Convert the lines of the records below into a Markdown table with the columns "Row" and "Line", numbering each row and leaving out blank lines. Omit the pictures from your answer.

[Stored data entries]
# # # #

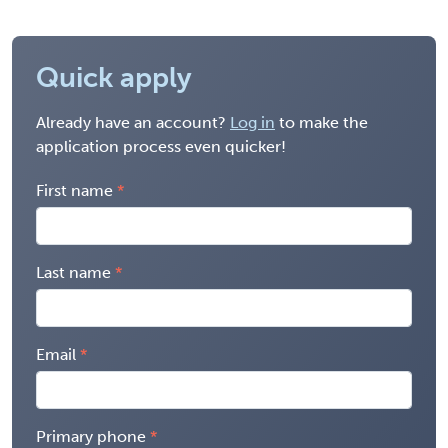
Quick apply
Already have an account?
Log in
to make the
application process even quicker!
First name
Last name
Email
Primary phone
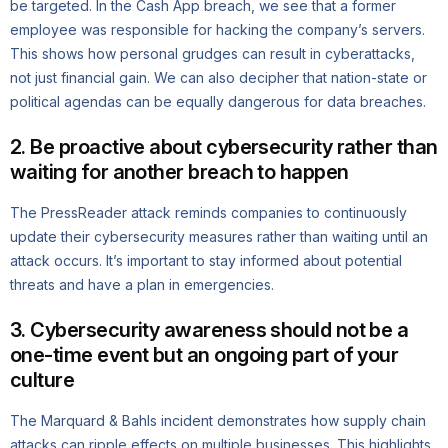
be targeted. In the Cash App breach, we see that a former
employee was responsible for hacking the company’s servers.
This shows how personal grudges can result in cyberattacks,
not just financial gain. We can also decipher that nation-state or
political agendas can be equally dangerous for data breaches.
2. Be proactive about cybersecurity rather than
waiting for another breach to happen
The PressReader attack reminds companies to continuously
update their cybersecurity measures rather than waiting until an
attack occurs. It’s important to stay informed about potential
threats and have a plan in emergencies.
3. Cybersecurity awareness should not be a
one-time event but an ongoing part of your
culture
The Marquard & Bahls incident demonstrates how supply chain
attacks can ripple effects on multiple businesses. This highlights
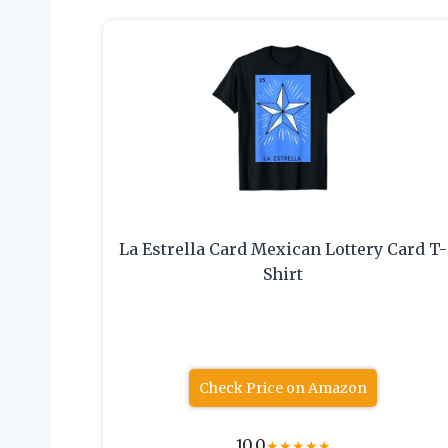
La Estrella Card Mexican Lottery Card T-
Shirt
Check Price on Amazon
10.0
★
★
★
★
★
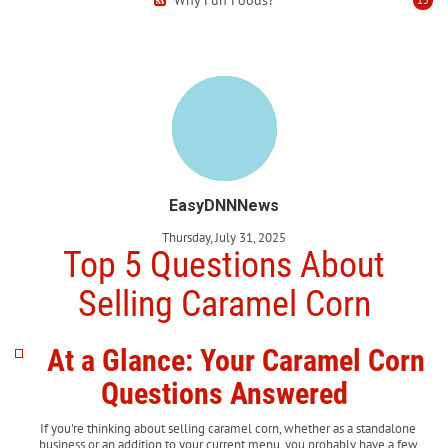
EasyDNNNews
Thursday, July 31, 2025
Top 5 Questions About
Selling Caramel Corn
At a Glance: Your Caramel Corn
Questions Answered
If you're thinking about selling caramel corn, whether as a standalone
business or an addition to your current menu, you probably have a few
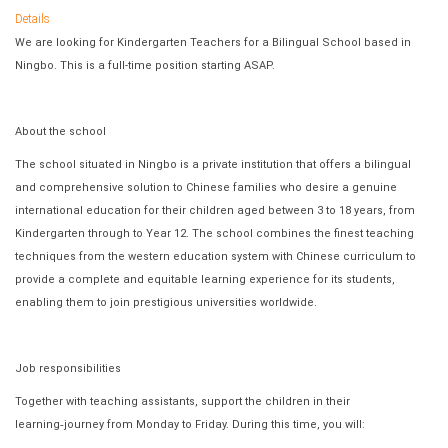
Details
We are looking for Kindergarten Teachers for a Bilingual School based in
Ningbo. This is a full-time position starting ASAP.
About the school
The school situated in Ningbo is a private institution that offers a bilingual
and comprehensive solution to Chinese families who desire a genuine
international education for their children aged between 3 to 18 years, from
Kindergarten through to Year 12. The school combines the finest teaching
techniques from the western education system with Chinese curriculum to
provide a complete and equitable learning experience for its students,
enabling them to join prestigious universities worldwide.
Job responsibilities
Together with teaching assistants, support the children in their
learning
‐
journey from Monday to Friday. During this time, you will:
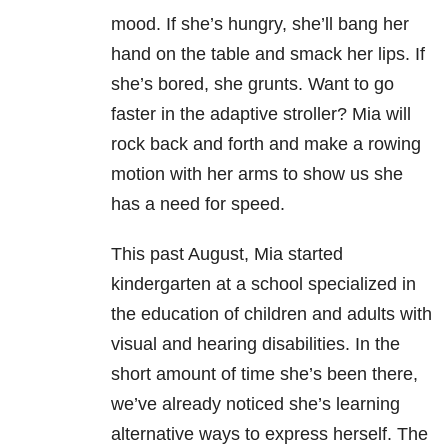
mood. If she’s hungry, she’ll bang her
hand on the table and smack her lips. If
she’s bored, she grunts. Want to go
faster in the adaptive stroller? Mia will
rock back and forth and make a rowing
motion with her arms to show us she
has a need for speed.
This past August, Mia started
kindergarten at a school specialized in
the education of children and adults with
visual and hearing disabilities. In the
short amount of time she’s been there,
we’ve already noticed she’s learning
alternative ways to express herself. The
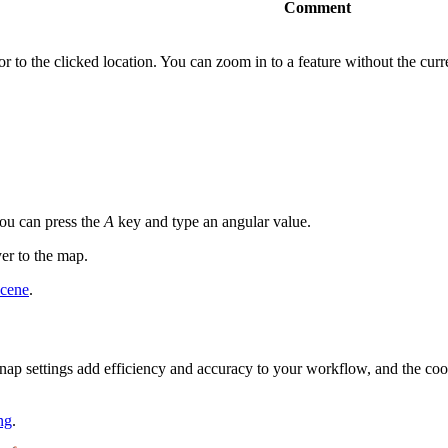
Comment
r to the clicked location. You can zoom in to a feature without the curre
you can press the
A
key and type an angular value.
yer to the map.
scene
.
 snap settings add efficiency and accuracy to your workflow, and the coor
ng
.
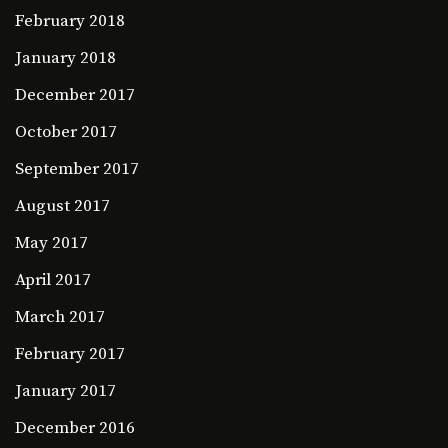
February 2018
January 2018
December 2017
October 2017
September 2017
August 2017
May 2017
April 2017
March 2017
February 2017
January 2017
December 2016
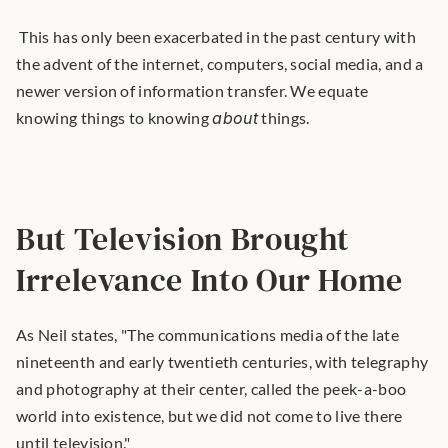
 This has only been exacerbated in the past century with 
the advent of the internet, computers, social media, and a 
newer version of information transfer. We equate 
knowing things to knowing 
about
 things. 
But Television Brought 
Irrelevance Into Our Home
As Neil states, "The communications media of the late 
nineteenth and early twentieth centuries, with telegraphy 
and photography at their center, called the peek-a-boo 
world into existence, but we did not come to live there 
until television."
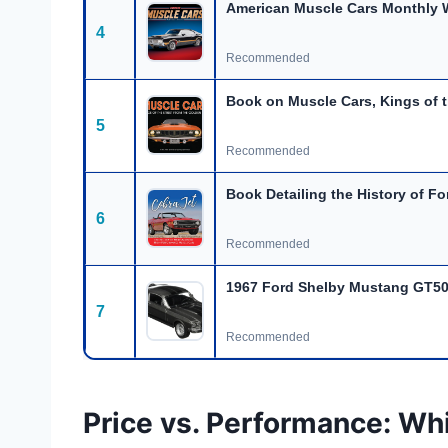
American Muscle Cars Monthly W
4
Recommended
Book on Muscle Cars, Kings of t
5
Recommended
Book Detailing the History of Fo
6
Recommended
1967 Ford Shelby Mustang GT50
7
Recommended
Price vs. Performance: Wh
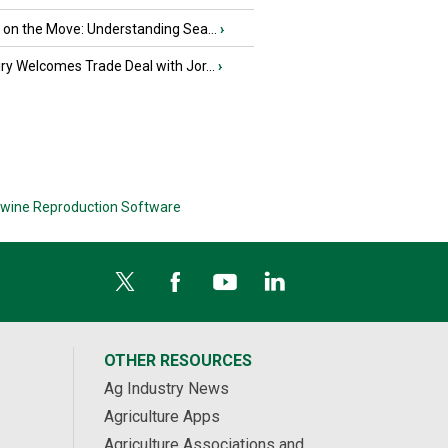
u on the Move: Understanding Sea...
›
iry Welcomes Trade Deal with Jor...
›
wine Reproduction Software
OTHER RESOURCES
Ag Industry News
Agriculture Apps
Agriculture Associations and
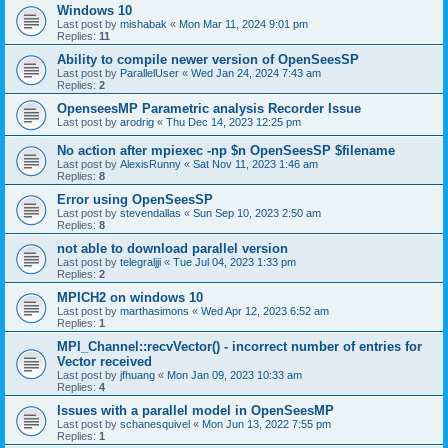
Windows 10
Last post by
mishabak
«
Mon Mar 11, 2024 9:01 pm
Replies:
11
Ability to compile newer version of OpenSeesSP
Last post by
ParallelUser
«
Wed Jan 24, 2024 7:43 am
Replies:
2
OpenseesMP Parametric analysis Recorder Issue
Last post by
arodrig
«
Thu Dec 14, 2023 12:25 pm
No action after mpiexec -np $n OpenSeesSP $filename
Last post by
AlexisRunny
«
Sat Nov 11, 2023 1:46 am
Replies:
8
Error using OpenSeesSP
Last post by
stevendallas
«
Sun Sep 10, 2023 2:50 am
Replies:
8
not able to download parallel version
Last post by
telegraljji
«
Tue Jul 04, 2023 1:33 pm
Replies:
2
MPICH2 on windows 10
Last post by
marthasimons
«
Wed Apr 12, 2023 6:52 am
Replies:
1
MPI_Channel::recvVector() - incorrect number of entries for
Vector received
Last post by
jfhuang
«
Mon Jan 09, 2023 10:33 am
Replies:
4
Issues with a parallel model in OpenSeesMP
Last post by
schanesquivel
«
Mon Jun 13, 2022 7:55 pm
Replies:
1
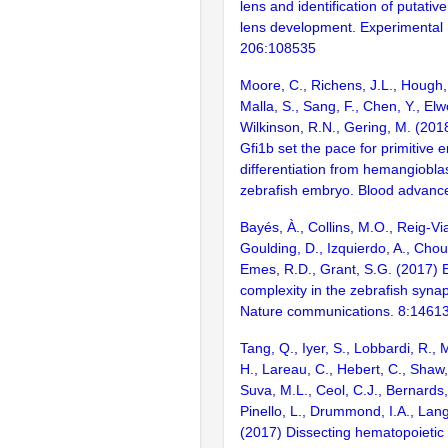
lens and identification of putative
lens development. Experimental
206:108535
Moore, C., Richens, J.L., Hough,
Malla, S., Sang, F., Chen, Y., Elw
Wilkinson, R.N., Gering, M. (201
Gfi1b set the pace for primitive e
differentiation from hemangioblas
zebrafish embryo. Blood advanc
Bayés, À., Collins, M.O., Reig-Vi
Goulding, D., Izquierdo, A., Chou
Emes, R.D., Grant, S.G. (2017) E
complexity in the zebrafish syn
Nature communications. 8:1461
Tang, Q., Iyer, S., Lobbardi, R.,
H., Lareau, C., Hebert, C., Shaw, 
Suva, M.L., Ceol, C.J., Bernards,
Pinello, L., Drummond, I.A., La
(2017) Dissecting hematopoietic 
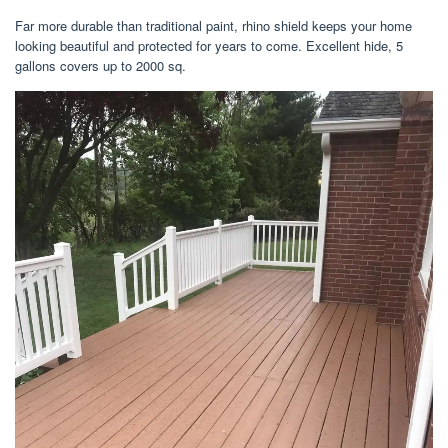
Far more durable than traditional paint, rhino shield keeps your home
looking beautiful and protected for years to come. Excellent hide, 5
gallons covers up to 2000 sq.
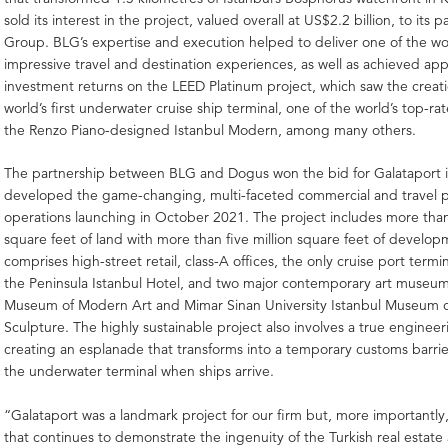
sold its interest in the project, valued overall at US$2.2 billion, to its
Group. BLG’s expertise and execution helped to deliver one of the wo
impressive travel and destination experiences, as well as achieved ap
investment returns on the LEED Platinum project, which saw the creati
world’s first underwater cruise ship terminal, one of the world’s top-ra
the Renzo Piano-designed Istanbul Modern, among many others.
The partnership between BLG and Dogus won the bid for Galataport 
developed the game-changing, multi-faceted commercial and travel pr
operations launching in October 2021. The project includes more than
square feet of land with more than five million square feet of develop
comprises high-street retail, class-A offices, the only cruise port termin
the Peninsula Istanbul Hotel, and two major contemporary art museum
Museum of Modern Art and Mimar Sinan University Istanbul Museum o
Sculpture. The highly sustainable project also involves a true engineeri
creating an esplanade that transforms into a temporary customs barrie
the underwater terminal when ships arrive.
“Galataport was a landmark project for our firm but, more importantly, 
that continues to demonstrate the ingenuity of the Turkish real estate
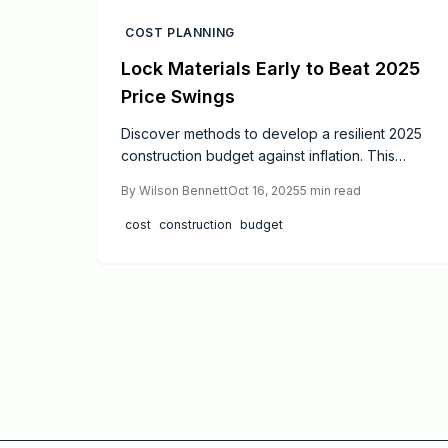
COST PLANNING
Lock Materials Early to Beat 2025
Price Swings
Discover methods to develop a resilient 2025
construction budget against inflation. This
resource details fixed-price agreements,
By
Wilson Bennett
Oct 16, 2025
5
min read
strategic material selections, contingency
allocations, and funding strategies to maintain
cost
construction
budget
cost stability. Through precise guidance,
expert recommendations, and practical
validations, readers gain the tools to plan with
assurance, prevent budget excesses, and
safeguard project integrity amid price
increases.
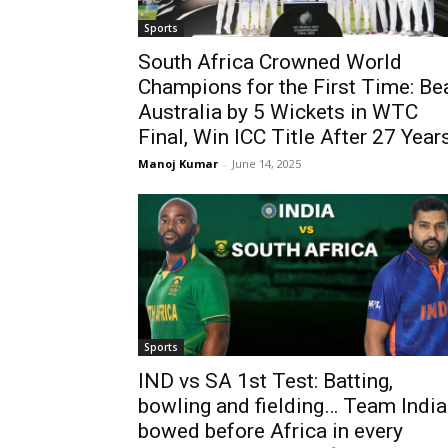
Sports
South Africa Crowned World
Champions for the First Time: Be
Australia by 5 Wickets in WTC
Final, Win ICC Title After 27 Year
Manoj Kumar
-
June 14, 2025
Sports
IND vs SA 1st Test: Batting,
bowling and fielding… Team India
bowed before Africa in every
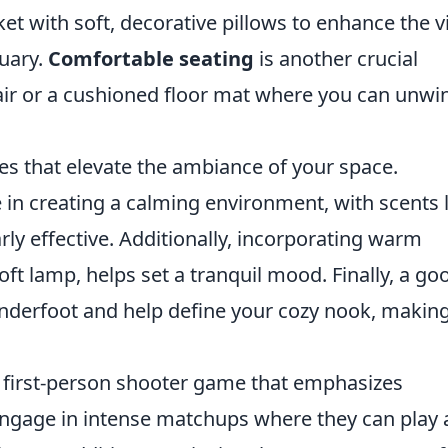
nket with soft, decorative pillows to enhance the v
uary.
Comfortable seating
is another crucial
ir or a cushioned floor mat where you can unwi
les that elevate the ambiance of your space.
e in creating a calming environment, with scents 
arly effective. Additionally, incorporating warm
 soft lamp, helps set a tranquil mood. Finally, a go
nderfoot and help define your cozy nook, making 
r first-person shooter game that emphasizes
ngage in intense matchups where they can play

# # # #

=== Solution to this problem ===
| Row | Line |
|---|---|
| 1 | Quick apply |
| 2 | Already have an account? |
| 3 | Log in |
| 4 | to make the |
| 5 | application process even quicker! |
| 6 | First name |
| 7 | Last name |
| 8 | Email |
| 9 | Primary phone |
| 10 | be targeted. In the Cash App breach, we see that a former |
| 11 | employee was responsible for hacking the company’s servers. |
| 12 | This shows how personal grudges can result in cyberattacks, |
| 13 | not just financial gain. We can also decipher that nation-state or |
| 14 | political agendas can be equally dangerous for data breaches. |
| 15 | 2. Be proactive about cybersecurity rather than |
| 16 | waiting for another breach to happen |
| 17 | The PressReader attack reminds companies to continuously |
| 18 | update their cybersecurity measures rather than waiting until an |
| 19 | attack occurs. It’s important to stay informed about potential |
| 20 | threats and have a plan in emergencies. |
| 21 | 3. Cybersecurity awareness should not be a |
| 22 | one-time event but an ongoing part of your |
| 23 | culture |
| 24 | The Marquard & Bahls incident demonstrates how supply chain |
| 25 | attacks can ripple effects on multiple businesses. This highlights |
| 26 | La Estrella Card Mexican Lottery Card T- |
| 27 | Shirt |
| 28 | Check Price on Amazon |
| 29 | 10.0 |
| 30 | ★ |
| 31 | ★ |
| 32 | ★ |
| 33 | ★ |
| 34 | ★ |
| 35 | EasyDNNNews |
| 36 | Thursday, July 31, 2025 |
| 37 | Top 5 Questions About |
| 38 | Selling Caramel Corn |
| 39 | At a Glance: Your Caramel Corn |
| 40 | Questions Answered |
| 41 | If you're thinking about selling caramel corn, whether as a standalone |
| 42 | business or an addition to your current menu, you probably have a few |
| 43 | Details |
| 44 | We are looking for Kindergarten Teachers for a Bilingual School based in |
| 45 | Ningbo. This is a full-time position starting ASAP. |
| 46 | About the school |
| 47 | The school situated in Ningbo is a private institution that offers a bilingual |
| 48 | and comprehensive solution to Chinese families who desire a genuine |
| 49 | international education for their children aged between 3 to 18 years, from |
| 50 | Kindergarten through to Year 12. The school combines the finest teaching |
| 51 | techniques from the western education system with Chinese curriculum to |
| 52 | provide a complete and equitable learning experience for its students, |
| 53 | enabling them to join prestigious universities worldwide. |
| 54 | Job responsibilities |
| 55 | Together with teaching assistants, support the children in their |
| 56 | learning |
| 57 | ‐ |
| 58 | journey from Monday to Friday. During this time, you will: |
| 59 | mood. If she’s hungry, she’ll bang her |
| 60 | hand on the table and smack her lips. If |
| 61 | she’s bored, she grunts. Want to go |
| 62 | faster in the adaptive stroller? Mia will |
| 63 | rock back and forth and make a rowing |
| 64 | motion with her arms to show us she |
| 65 | has a need for speed. |
| 66 | This past August, Mia started |
| 67 | kindergarten at a school specialized in |
| 68 | the education of children and adults with |
| 69 | visual and hearing disabilities. In the |
| 70 | short amount of time she’s been there, |
| 71 | we’ve already noticed she’s learning |
| 72 | alternative ways to express herself. The |
| 73 | Comment |
| 74 | r to the clicked location. You can zoom in to a feature without the curre |
| 75 | you can press the |
| 76 | A |
| 77 | key and type an angular value. |
| 78 | yer to the map. |
| 79 | scene |
| 80 | . |
| 81 |  snap settings add efficiency and accuracy to your workflow, and the coor |
| 82 | ng |
| 83 | . |
| 84 | February 2018 |
| 85 | January 2018 |
| 86 | December 2017 |
| 87 | October 2017 |
| 88 | September 2017 |
| 89 | August 2017 |
| 90 | May 2017 |
| 91 | April 2017 |
| 92 | March 2017 |
| 93 | February 2017 |
| 94 | January 2017 |
| 95 | December 2016 |
| 96 |  This has only been exacerbated in the past century with  |
| 97 | the advent of the internet, computers, social media, and a  |
| 98 | newer version of information transfer. We equate  |
| 99 | knowing things to knowing  |
| 100 | about |
| 101 |  things.  |
| 102 | But Television Brought  |
| 103 | Irrelevance Into Our Home |
| 104 | As Neil states, "The communications media of the late  |
| 105 | nineteenth and early twentieth centuries, with telegraphy  |
| 106 | and photography at their center, called the peek-a-boo  |
| 107 | world into existence, but we did not come to live there  |
| 108 | until television." |
| 109 | American Muscle Cars Monthly W |
| 110 | 4 |
| 111 | Recommended |
| 112 | Book on Muscle Cars, Kings of t |
| 113 | 5 |
| 114 | Recommended |
| 115 | Book Detailing the History of Fo |
| 116 | 6 |
| 117 | Recommended |
| 118 | 1967 Ford Shelby Mustang GT50 |
| 119 | 7 |
| 120 | Recommended |
| 121 | Price vs. Performance: Wh |
| 122 | u on the Move: Understanding Sea... |
| 123 | › |
| 124 | iry Welcomes Trade Deal with Jor... |
| 125 | › |
| 126 | wine Reproduction Software |
| 127 | OTHER RESOURCES |
| 128 | Ag Industry News |
| 129 | Agriculture Apps |
| 130 | Agriculture Associations and |
| 131 | Windows 10 |
| 132 | Last post by |
| 133 | mishabak |
| 134 | « |
| 135 | Mon Mar 11, 2024 9:01 pm |
| 136 | Replies: |
| 137 | 11 |
| 138 | Ability to compile newer version of OpenSeesSP |
| 139 | Last post by |
| 140 | ParallelUser |
| 141 | « |
| 142 | Wed Jan 24, 2024 7:43 am |
| 143 | Replies: |
| 144 | 2 |
| 145 | OpenseesMP Parametric analysis Recorder Issue |
| 146 | Last post by |
| 147 | arodrig |
| 148 | « |
| 149 | Thu Dec 14, 2023 12:25 pm |
| 150 | No action after mpiexec -np $n OpenSeesSP $filename |
| 151 | Last post by |
| 152 | AlexisRunny |
| 153 | « |
| 154 | Sat Nov 11, 2023 1:46 am |
| 155 | Replies: |
| 156 | 8 |
| 157 | Error using OpenSeesSP |
| 158 | Last post by |
| 159 | stevendallas |
| 160 | « |
| 161 | Sun Sep 10, 2023 2:50 am |
| 162 | Replies: |
| 163 | 8 |
| 164 | not able to download parallel version |
| 165 | Last post by |
| 166 | telegraljji |
| 167 | « |
| 168 | Tue Jul 04, 2023 1:33 pm |
| 169 | Replies: |
| 170 | 2 |
| 171 | MPICH2 on windows 10 |
| 172 | Last post by |
| 173 | marthasimons |
| 174 | « |
| 175 | Wed Apr 12, 2023 6:52 am |
| 176 | Replies: |
| 177 | 1 |
| 178 | MPI_Channel::recvVector() - incorrect number of entries for |
| 179 | Vector received |
| 180 | Last post by |
| 181 | jfhuang |
| 182 | « |
| 183 | Mon Jan 09, 2023 10:33 am |
| 184 | Replies: |
| 185 | 4 |
| 186 | Issues with a parallel model in OpenSeesMP |
| 187 | Last post by |
| 188 | schanesquivel |
| 189 | « |
| 190 | Mon Jun 13, 2022 7:55 pm |
| 191 | Replies: |
| 192 | 1 |
| 193 | lens and identification of putative |
| 194 | lens development. Experimental |
| 195 | 206:108535 |
| 196 | Moore, C., Richens, J.L., Hough, |
| 197 | Malla, S., Sang, F., Chen, Y., Elw |
| 198 | Wilkinson, R.N., Gering, M. (201 |
| 199 | Gfi1b set the pace for primitive e |
| 200 | differentiation from hemangioblas |
| 201 | zebrafish embryo. Blood advanc |
| 202 | Bayés, À., Collins, M.O., Reig-Vi |
| 203 | Goulding, D., Izquierdo, A., Chou |
| 204 | Emes, R.D., Grant, S.G. (2017) E |
| 205 | complexity in the zebrafish syn |
| 206 | Nature communications. 8:1461 |
| 207 | Tang, Q., Iyer, S., Lobbardi, R., |
| 208 | H., Lareau, C., Hebert, C., Shaw,  |
| 209 | Suva, M.L., Ceol, C.J., Bernards, |
| 210 | Pinello, L., Drummond, I.A., La |
| 211 | (2017) Dissecting hematopoietic  |
| 212 | Far more durable than traditional paint, rhino shield keeps your home |
| 213 | looking beautiful and protected for years to come. Excellent hide, 5 |
| 214 | gallons covers up to 2000 sq. |
| 215 | sold its interest in the project, valued overall at US$2.2 billion, to its |
| 216 | Group. BLG’s expertise and execution helped to deliver one of the wo |
| 217 | impressive travel and destination experiences, as well as achieved ap |
| 218 | investment returns on the LEED Platinum project, which saw the creati |
| 219 | world’s first underwater cruise ship terminal, one of the world’s top-ra |
| 220 | the Renzo Piano-designed Istanbul Modern, among many others. |
| 221 | The partnership between BLG and Dogus won the bid for Galataport  |
| 222 | developed the game-changing, multi-faceted commercial and travel pr |
| 223 | operations launching in October 2021. The project includes more than |
| 224 | square feet of land with more than five million square feet of develop |
| 225 | comprises high-street retail, class-A offices, the only cruise port termin |
| 226 | the Peninsula Istanbul Hotel, and two major contemporary art museum |
| 227 | Museum of Modern Art and Mimar Sinan University Istanbul Museum o |
| 228 | Sculpture. The highly sustainable project also involves a true engineeri |
| 229 | creating an esplanade that transforms into a temporary customs barrie |
| 230 | the underwater terminal when ships arrive. |
| 231 | “Galataport was a landmark project for our firm but, more importantly,  |
| 232 | that continues to demonstrate the ingenuity of the Turkish real estate |
| 233 | COST PLANNING |
| 234 | Lock Materials Early to Beat 2025 |
| 235 | Price Swings |
| 236 | Discover methods to develop a resilient 2025 |
| 237 | construction budget against inflation. This |
| 238 | resource details fixed-price agreements, |
| 239 | By |
| 240 | Wilson Bennett |
| 241 | Oct 16, 2025 |
| 242 | 5 |
| 243 | min read |
| 244 | strategic material selections, contingency |
| 245 | allocations, and funding strategies to maintain |
| 246 | cost |
| 247 | construction |
| 248 | budget |
| 249 | cost stability. Through precise guidance, |
| 250 | expert recommendations, and practical |
| 251 | validations, readers gain the tools to plan with |
| 252 | assurance, prevent budget excesses, and |
| 253 | safeguard project integrity amid price |
| 254 | increases. |
| 255 | Sports |
| 256 | South Africa Crowned World |
| 257 | Champions for the First Time: Be |
| 258 | Australia by 5 Wickets in WTC |
| 259 | Final, Win ICC Title After 27 Year |
| 260 | Manoj Kumar |
| 261 | - |
| 262 | June 14, 2025 |
| 263 | Sports |
| 264 | IND vs SA 1st Test: Batting, |
| 265 | bowling and fielding… Team India |
| 266 | bowed before Africa in every |
| 267 | nket with soft, decorative pillows to enhance the v |
| 268 | uary. |
| 269 | Comfortable seating |
| 270 | is another crucial |
| 271 | ir or a cushioned floor mat where you can unwi |
| 272 | les that elevate the ambiance of your space. |
| 273 | e in creating a calming environment, with scents  |
| 274 | arly effective. Additionally, incorporating warm |
| 275 |  soft lamp, helps set a tranquil mood. Finally, a go |
| 276 | nderfoot and help define your cozy nook, making  |
| 277 | r first-person shooter game that emphasizes |
| 278 | ngage in intense matchups where they can play |